Aetiology
Infection results either from direct spread from a colonised site or by bacteraemic seeding of a distant site. This normally only occurs in patients with identifiable risk factors (i.e., extremes of age, pregnancy, diabetes, immunocompromised, or presence of intravascular device or urinary catheter).[14]
Early-onset neonatal infection is due to infection of the amniotic fluid before birth, and involves serotypes Ia, II, III, and V.[15] This is more likely in prematurity, if the mother is heavily colonised, if the membranes rupture prematurely, if there is an intrapartum maternal fever, or if there are low levels of serotype-specific antibody in the mother and infant.[16][17] Neonatal aspiration of the amniotic fluid results in respiratory infection. The most common infections in this group are meningitis, sepsis, urinary tract infection (UTI), and pneumonia.
Late-onset neonatal infection is due to colonisation after birth; obstetric complications are therefore not a risk factor.
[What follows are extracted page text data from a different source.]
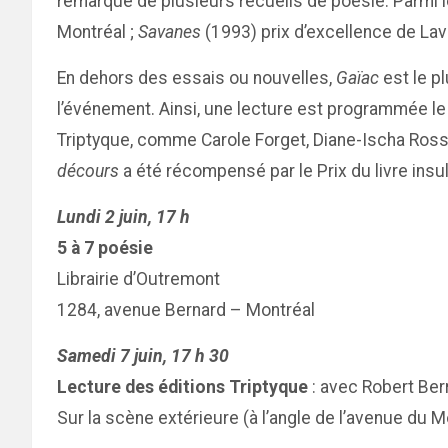
remarqué de plusieurs recueils de poésie. Parmi 
Montréal ;
Savanes
(1993) prix d’excellence de Lav
En dehors des essais ou nouvelles,
Gaïac
est le pl
l’événement. Ainsi, une lecture est programmée le
Triptyque, comme Carole Forget, Diane-Ischa Ross,
décours
a été récompensé par le Prix du livre insu
Lundi 2 juin, 17 h
5 à 7 poésie
Librairie d’Outremont
1284, avenue Bernard – Montréal
Samedi 7 juin, 17 h 30
Lecture des éditions Triptyque
: avec Robert Ber
Sur la scène extérieure (à l’angle de l’avenue du 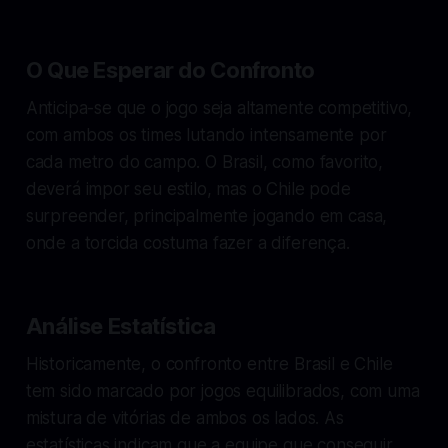
O Que Esperar do Confronto
Anticipa-se que o jogo seja altamente competitivo,
com ambos os times lutando intensamente por
cada metro do campo. O Brasil, como favorito,
deverá impor seu estilo, mas o Chile pode
surpreender, principalmente jogando em casa,
onde a torcida costuma fazer a diferença.
Análise Estatística
Historicamente, o confronto entre Brasil e Chile
tem sido marcado por jogos equilibrados, com uma
mistura de vitórias de ambos os lados. As
estatísticas indicam que a equipe que conseguir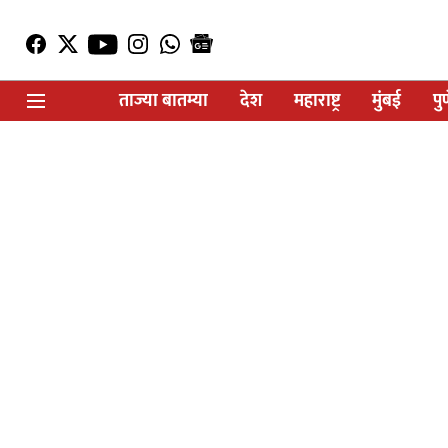
ताज्या बातम्या
देश
महाराष्ट्र
मुंबई
पु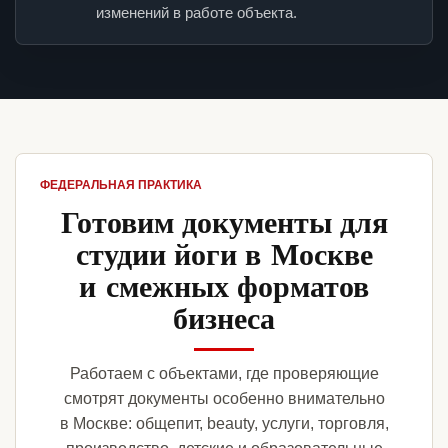
изменений в работе объекта.
ФЕДЕРАЛЬНАЯ ПРАКТИКА
Готовим документы для
студии йоги в Москве
и смежных форматов
бизнеса
Работаем с объектами, где проверяющие
смотрят документы особенно внимательно
в Москве: общепит, beauty, услуги, торговля,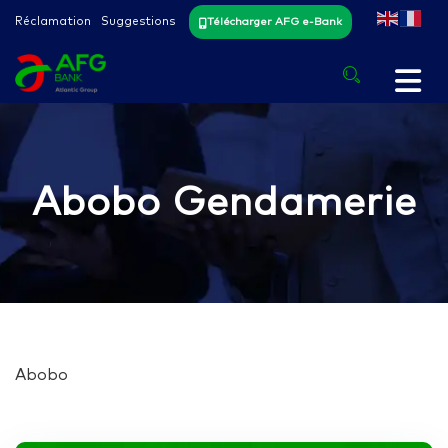
Réclamation
Suggestions
Télécharger AFG e-Bank
Abobo Gendamerie
Abobo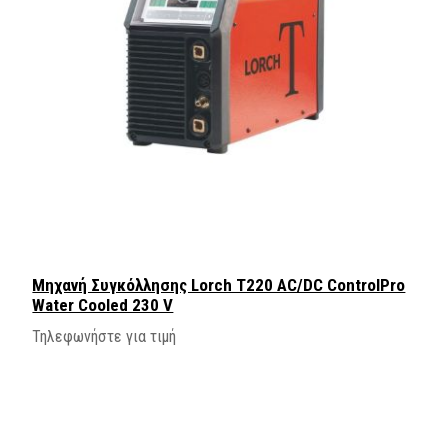
Μηχανή Συγκόλλησης Lorch T220 AC/DC ControlPro
Water Cooled 230 V
Τηλεφωνήστε για τιμή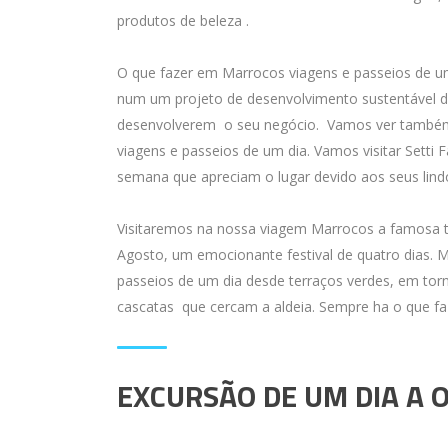
produtos de beleza .
O que fazer em Marrocos viagens e passeios de um
num um projeto de desenvolvimento sustentável di
desenvolverem o seu negócio. Vamos ver também
viagens e passeios de um dia. Vamos visitar Setti 
semana que apreciam o lugar devido aos seus lindo
Visitaremos na nossa viagem Marrocos a famosa 
Agosto, um emocionante festival de quatro dias. M
passeios de um dia desde terraços verdes, em torn
cascatas que cercam a aldeia. Sempre ha o que f
EXCURSÃO DE UM DIA A 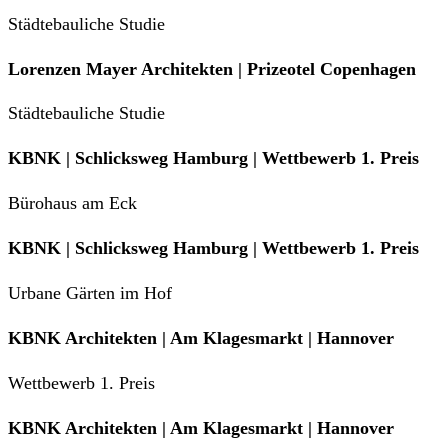
Städtebauliche Studie
Lorenzen Mayer Architekten | Prizeotel Copenhagen
Städtebauliche Studie
KBNK | Schlicksweg Hamburg | Wettbewerb 1. Preis
Bürohaus am Eck
KBNK | Schlicksweg Hamburg | Wettbewerb 1. Preis
Urbane Gärten im Hof
KBNK Architekten | Am Klagesmarkt | Hannover
Wettbewerb 1. Preis
KBNK Architekten | Am Klagesmarkt | Hannover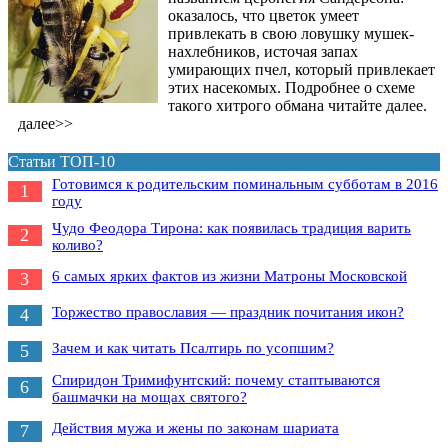
оказалось, что цветок умеет
привлекать в свою ловушку мушек-
нахлебников, источая запах
умирающих пчел, который привлекает
этих насекомых. Подробнее о схеме
такого хитрого обмана читайте далее.
далее>>
Статьи ТОП-10
Готовимся к родительским поминальным субботам в 2016
1
году
Чудо Феодора Тирона: как появилась традиция варить
2
коливо?
6 самых ярких фактов из жизни Матроны Московской
3
Торжество православия — праздник почитания икон?
4
Зачем и как читать Псалтирь по усопшим?
5
Спиридон Тримифунтский: почему стаптываются
6
башмачки на мощах святого?
Действия мужа и жены по законам шариата
7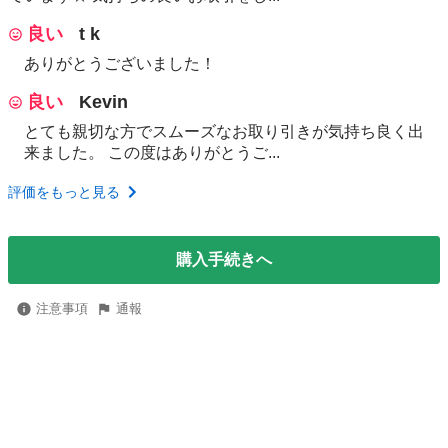
良い
t k
ありがとうございました！
良い
Kevin
とても親切な方でスムーズなお取り引きが気持ち良く出
来ました。 この度はありがとうご...
評価をもっと見る
購入手続きへ
注意事項
通報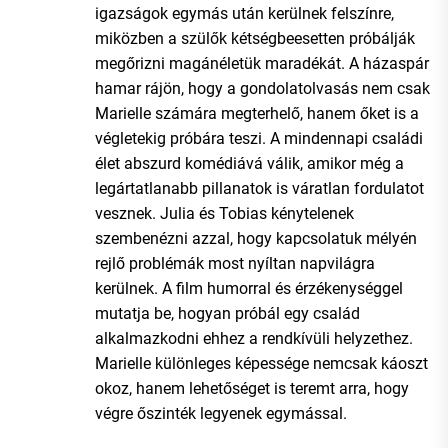
igazságok egymás után kerülnek felszínre,
miközben a szülők kétségbeesetten próbálják
megőrizni magánéletük maradékát. A házaspár
hamar rájön, hogy a gondolatolvasás nem csak
Marielle számára megterhelő, hanem őket is a
végletekig próbára teszi. A mindennapi családi
élet abszurd komédiává válik, amikor még a
legártatlanabb pillanatok is váratlan fordulatot
vesznek. Julia és Tobias kénytelenek
szembenézni azzal, hogy kapcsolatuk mélyén
rejlő problémák most nyíltan napvilágra
kerülnek. A film humorral és érzékenységgel
mutatja be, hogyan próbál egy család
alkalmazkodni ehhez a rendkívüli helyzethez.
Marielle különleges képessége nemcsak káoszt
okoz, hanem lehetőséget is teremt arra, hogy
végre őszinték legyenek egymással.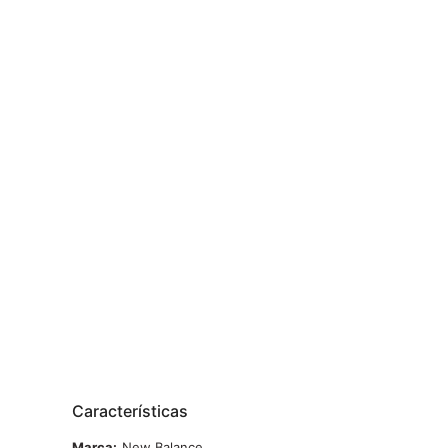
Características
Marca
New Balance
The most common infections in this group are sepsis of unknown focus and meningitis. The proportion of cases of meningitis in late-onset disease is greater than that in early-onset disease (19% versus 6%), reflecting the greater proportion of disease caused by serotype III (71% versus 30%).[18][19]
Infections in children are the least well studied. In children aged 90 days through to 1 year, underlying conditions (excluding preterm birth) are uncommon, and were present in only 11% of cases.[7] In children aged 1 to 14 years underlying conditions were present in 44% of cases.[7] Neurological disorders (25%), immunosuppression (23%), asthma (23%), malignancy (15%), and renal disease (13%) were the most common causes. The most common infections in this group are sepsis with unknown focus, meningitis, pneumonia, septic arthritis, and peritonitis.[7]
In adults, infection is normally associated with pregnancy, or with comorbidities that predispose to infection, such as diabetes, neurological impairment, and cirrhosis.[14] Healthcare-associated infections (i.e., acquired >72 hours after admission) are frequently associated with other comorbidities, cannulation, catheterisation, and impaired levels of consciousness.[20][21] Infections in pregnant women in this group may present as UTI, chorioamnionitis, postnatal sepsis, endometritis, and wound infection.[7] In non-pregnant adults in this group the most common infections are sepsis with unknown focus, skin and soft-tissue infection, meningitis, and UTI. Less common infections in non-pregnant adults include septic arthritis, pneumonia, conjunctivitis, sinusitis, otitis media, and intra-abdominal infection.
Pathophysiology
Group B streptococci (GBS) are normal commensals of the gastrointestinal tract, female genitourinary tract, and perineum. Colonisation of the respiratory tract and mucous membranes can occur in neonates. GBS has also been isolated from the pharynx in adults.
Colonisation is facilitated by several different adhesion factors that permit colonisation in many tissue types.[15] Infection follows colonisation in all forms of GBS disease. Tissue invasion is facilitated by several toxins (e.g., haemolysin), enzymes (e.g., C5a peptidase), proteins (C proteins), and carbohydrates (capsular polysaccharides) that produce tissue damage and inhibit the immune response. The exact mechanism of action of many of these proposed virulence factors is not completely understood. Haemolysin is a pore-forming cytolysin implicated in cell invasion. The capsule of GBS, composed of capsular polysaccharides and sialic acid, is able to inhibit phagocytosis through complement inhibition. C5a peptidase cleaves complement factor C5 and thereby inhibits opsonisation.[15]
Classification
Morphological classification of group B streptococci (GBS)
GBS are beta-haemolytic, gram-positive cocci, arranged in chains. They are catalase-negative and express the Lancefield group B antigen, a capsular polysaccharide that is detected by latex agglutination tests, on their surface. Other groups (i.e., A to G) also exist but are beyond the scope of this topic. Streptococcus agalactiae is the only species in group B. Between 1% and 2% of group B streptococci are non-haemolytic.[1]
GBS are further classified into 10 serotypes according to the expression of other carbohydrate and surface protein antigens.
Classification scheme for neonatal infection[2]
Early-onset: 0 to 6 days after delivery, usually first 12 hours.
Late-onset: 7 to 89 days after delivery, usually first 4 weeks.